Memory leak issue

Question

Memory leak issue

52hpfans opened this issue 5 years ago · 2 comments

Hello,
Thanks for your great work, I am trying to learn tensorflow and keras from your tutorial code. When I used this A2C code to tackle the "MountainCar-v0" problem, I found that the RAM occupation of this code was increased after each episode. After about 800 episodes, the code exit with OOM error (My laptop has 16GB RAM ). I guess the reason might due to the keras model api in the def train(), because some api such as model.predict & tf.convert_to_tensor will add nodes to graph, which cause graph to grow after each iteration.

I tried to use 'tf.keras.backend.Clear_session()' to mitigate this memory leak issue, it seems work but I don't know whether this code will affect the model training. Nearly all the RL codes based on tf2&keras I had seen have similar memory leak issue, so could you try to fix this issue? Thanks a lot.

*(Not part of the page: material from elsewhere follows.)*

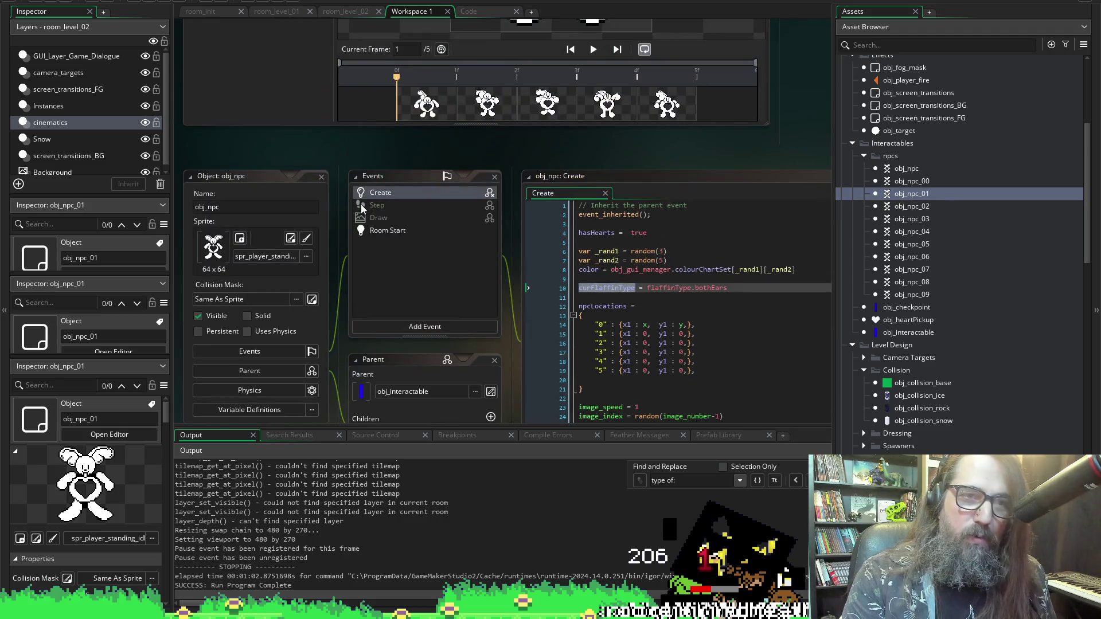
Step: Read through obj_npc's Create code and collapse the update_npc_to_next_vignette function at line 26
left_click(390, 196)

Answer 1 · 2019-11-23T15:24:06.000Z

Hello,

Yep, somebody on the blog also commented on it. From what I've gathered it's a bug in TF core, and current workaround is to use model.predict_on_batch instead of model.predict.

Try to avoid using clear_session() as it indeed can cause all sorts of issues with keeping the optimization process persistent.

I'll check if there's a proper fix in the works and if not I'll update the blog post with the workaround. I'll keep the ticket open for now.

Answer 2 · 2020-01-12T11:08:59.000Z

Seems the issue is still present in TF 2.1.
I've updated the code to use model.predict_on_batch, which avoids mem leaks.